O comunicado do Copom destacou “um cenário de elevada incerteza” e a necessidade de uma política monetária mais restritiva. A alta dos preços de alimentos (como a carne, que subiu 7,54% entre outubro e novembro de 2024, segundo o IPCA-15) e energia, somada à desvalorização do real frente ao dólar, intensificou as pressões inflacionárias.
Um movimento esperado, mas controverso
Analistas já previam o aumento, com o boletim Focus projetando a Selic em 15% até o fim de 2025. No entanto, a decisão não foi unânime entre os economistas. Para alguns, como Victor Gomes, da Universidade de Brasília, juros altos são um “remédio amargo, mas necessário” para evitar uma inflação descontrolada, algo que o Brasil conhece bem de sua história. Outros, como José Luiz Pagnussat, da Enap, criticam a medida, argumentando que ela freia o crescimento econômico sem resolver problemas estruturais.
Impactos da Selic a 15% na Economia
Consumo e crédito: o bolso do brasileiro sente o peso
Com a Selic em 15%, o custo do crédito dispara. Empréstimos, financiamentos e parcelamentos no cartão de crédito ficam mais caros, desestimulando o consumo. “Se você planejava financiar um carro ou uma casa, vai pagar mais”, explica Jonathas Goulart, economista da Firjan. O impacto é imediato em bens duráveis, como eletrodomésticos e veículos, cujo consumo depende de crédito.
Dados do Banco Central mostram que, em março de 2025, a taxa média de juros para empresas subiu para 22,8% ao ano, enquanto para consumidores chegou a 40%. Isso reduz a demanda, mas também aumenta o endividamento das famílias, já pressionadas pela alta de preços. “O brasileiro prioriza o essencial, como alimentação, e corta supérfluos”, aponta Goulart.
Empresas e investimentos: freio na expansão
O aumento da Selic encarece o capital para as empresas, dificultando investimentos em expansão, contratações ou modernização. Setores como construção civil, que dependem de financiamentos, são particularmente afetados. Segundo Leticia Morgan, em artigo no Migalhas, construtoras enfrentam custos mais altos para aportes bancários, o que pode reduzir lançamentos imobiliários e gerar estoques de imóveis.

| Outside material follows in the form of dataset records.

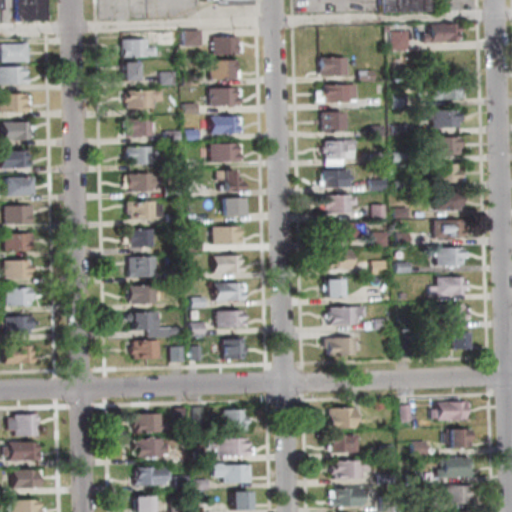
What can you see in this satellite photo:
building: (440, 4)
building: (400, 5)
building: (405, 5)
parking lot: (141, 8)
building: (19, 9)
building: (27, 10)
road: (255, 21)
building: (386, 28)
building: (437, 31)
building: (440, 32)
building: (189, 36)
building: (186, 37)
building: (394, 39)
building: (397, 39)
building: (221, 44)
building: (223, 44)
building: (133, 46)
building: (131, 47)
building: (10, 51)
building: (12, 51)
building: (327, 65)
building: (331, 66)
building: (216, 67)
building: (219, 68)
building: (125, 69)
building: (126, 69)
building: (10, 73)
building: (11, 75)
building: (364, 75)
building: (165, 77)
building: (187, 79)
building: (441, 89)
building: (443, 90)
building: (331, 91)
building: (337, 92)
building: (219, 95)
building: (221, 95)
building: (135, 97)
building: (140, 97)
building: (396, 100)
building: (12, 101)
building: (13, 102)
building: (187, 108)
building: (439, 116)
building: (441, 117)
building: (326, 120)
building: (329, 121)
building: (220, 123)
building: (221, 124)
building: (132, 126)
building: (135, 126)
building: (13, 129)
building: (398, 129)
building: (14, 130)
building: (374, 130)
building: (188, 134)
building: (170, 135)
building: (441, 144)
building: (442, 145)
building: (337, 148)
building: (333, 150)
building: (216, 151)
building: (223, 151)
building: (134, 153)
building: (138, 154)
building: (398, 156)
building: (11, 157)
building: (374, 157)
building: (12, 159)
building: (332, 161)
building: (443, 172)
building: (445, 173)
building: (330, 177)
building: (334, 178)
building: (224, 179)
building: (226, 180)
building: (132, 181)
building: (140, 181)
road: (483, 182)
building: (12, 184)
building: (15, 184)
road: (298, 185)
building: (376, 185)
road: (262, 186)
building: (398, 186)
road: (101, 188)
road: (51, 189)
building: (170, 191)
building: (444, 200)
building: (448, 200)
building: (335, 202)
building: (337, 203)
building: (228, 205)
building: (231, 206)
building: (138, 208)
building: (141, 209)
building: (377, 211)
building: (13, 212)
building: (400, 212)
building: (16, 213)
building: (173, 218)
building: (444, 227)
building: (446, 227)
building: (342, 229)
building: (342, 230)
building: (222, 233)
building: (224, 234)
building: (135, 236)
building: (138, 237)
building: (379, 238)
building: (401, 239)
building: (13, 241)
building: (16, 241)
road: (504, 244)
building: (193, 245)
road: (78, 255)
road: (281, 255)
building: (446, 255)
building: (448, 256)
building: (335, 257)
building: (334, 258)
building: (223, 262)
building: (225, 263)
building: (135, 265)
building: (140, 266)
building: (401, 267)
building: (13, 268)
building: (16, 268)
building: (194, 273)
building: (172, 274)
building: (446, 285)
building: (448, 285)
building: (333, 286)
building: (333, 287)
building: (224, 290)
building: (228, 291)
building: (138, 293)
building: (142, 293)
building: (13, 294)
building: (15, 295)
building: (402, 295)
building: (196, 302)
building: (450, 310)
building: (450, 311)
building: (340, 314)
building: (344, 314)
building: (225, 317)
building: (228, 318)
building: (14, 323)
building: (382, 323)
building: (17, 324)
building: (149, 324)
building: (151, 324)
building: (195, 328)
building: (457, 338)
building: (453, 339)
building: (334, 345)
building: (339, 345)
building: (228, 347)
building: (405, 347)
building: (140, 348)
building: (232, 348)
building: (144, 349)
building: (172, 352)
building: (195, 352)
building: (14, 353)
building: (176, 353)
building: (17, 354)
road: (505, 357)
road: (397, 360)
road: (286, 363)
road: (183, 366)
road: (28, 370)
road: (81, 370)
road: (64, 371)
road: (491, 375)
road: (256, 381)
road: (269, 382)
road: (305, 382)
road: (107, 387)
road: (57, 389)
road: (505, 393)
road: (398, 396)
road: (288, 400)
road: (185, 402)
road: (83, 405)
road: (35, 406)
building: (446, 409)
building: (449, 410)
building: (405, 412)
building: (180, 414)
building: (198, 414)
building: (338, 416)
building: (341, 417)
building: (231, 418)
building: (234, 420)
building: (143, 421)
building: (148, 422)
building: (18, 423)
building: (23, 423)
building: (452, 437)
building: (458, 437)
building: (338, 442)
building: (342, 442)
building: (143, 446)
building: (226, 446)
building: (229, 446)
building: (148, 447)
building: (418, 447)
building: (18, 449)
road: (492, 449)
building: (385, 450)
building: (21, 451)
road: (270, 452)
road: (306, 452)
road: (109, 454)
building: (199, 455)
road: (59, 456)
building: (449, 465)
building: (454, 466)
building: (346, 467)
building: (350, 468)
building: (231, 471)
building: (227, 472)
building: (148, 474)
building: (151, 475)
building: (21, 477)
building: (415, 477)
building: (24, 478)
building: (386, 478)
building: (182, 482)
building: (200, 484)
building: (454, 493)
building: (458, 493)
building: (343, 496)
building: (346, 496)
building: (237, 499)
building: (240, 499)
building: (140, 502)
building: (143, 503)
building: (388, 503)
building: (19, 505)
building: (24, 505)
building: (418, 505)
building: (178, 508)
building: (455, 511)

A Confederação Nacional da Indústria (CNI) alertou que a alta dos juros eleva os custos financeiros das empresas, impactando preços e competitividade. Além disso, o risco de desemprego cresce, já que menos investimentos significam menos contratações. “Juros altos podem levar a uma desaceleração que afeta o mercado de trabalho”, diz Luis Otávio Leal, da G5 Partners.

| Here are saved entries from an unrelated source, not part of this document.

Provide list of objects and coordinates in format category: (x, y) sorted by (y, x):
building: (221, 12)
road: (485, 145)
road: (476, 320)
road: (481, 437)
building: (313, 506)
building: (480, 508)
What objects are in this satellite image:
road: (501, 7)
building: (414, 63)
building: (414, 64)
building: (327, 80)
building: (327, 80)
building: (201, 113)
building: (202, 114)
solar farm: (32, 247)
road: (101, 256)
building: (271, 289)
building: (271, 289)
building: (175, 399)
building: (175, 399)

Dívida pública: um fardo mais pesado
Outro efeito preocupante é o aumento do custo da dívida pública. Cada ponto percentual a mais na Selic eleva o custo da dívida bruta federal em cerca de R$ 50 bilhões, segundo estimativas do Banco Central. Em 2024, a dívida pública bruta atingiu 76,5% do PIB, e a CNI projeta 79,4% até o fim de 2025. Esse cenário amplia o risco fiscal, alimentando incertezas sobre a sustentabilidade das contas públicas.
Estamos Perto de uma Crise Econômica?
Sinais de alerta
Vários indicadores sugerem cautela. A inflação persistentemente acima da meta, combinada com a desvalorização do real (o dólar subiu quase 20% em 2024, de R$ 4,85 para cerca de R$ 5,80) e incertezas globais, como as políticas comerciais de Donald Trump, cria um ambiente instável. A XP Investimentos projeta que a Selic pode chegar a 15,5% em meados de 2025, caso a inflação não ceda.
Além disso, o pacote fiscal do governo, criticado por sua lentidão no Congresso, não conseguiu ancorar as expectativas de controle do déficit. “Se o governo gastar além do que arrecada, a pressão inflacionária continua”, alerta Tatiana Pinheiro, da Galápagos Capital.
Contrapontos: há espaço para otimismo?
Nem todos os analistas veem uma crise iminente. O Copom observou sinais de desaceleração econômica, como o PIB de 0,2% no último trimestre de 2024, sugerindo que a política monetária está começando a surtir efeito. A queda nos preços do petróleo (de US$ 75 para US$ 62 por barril em maio de 2025) e a redução do diesel nas refinarias da Petrobras podem aliviar a inflação.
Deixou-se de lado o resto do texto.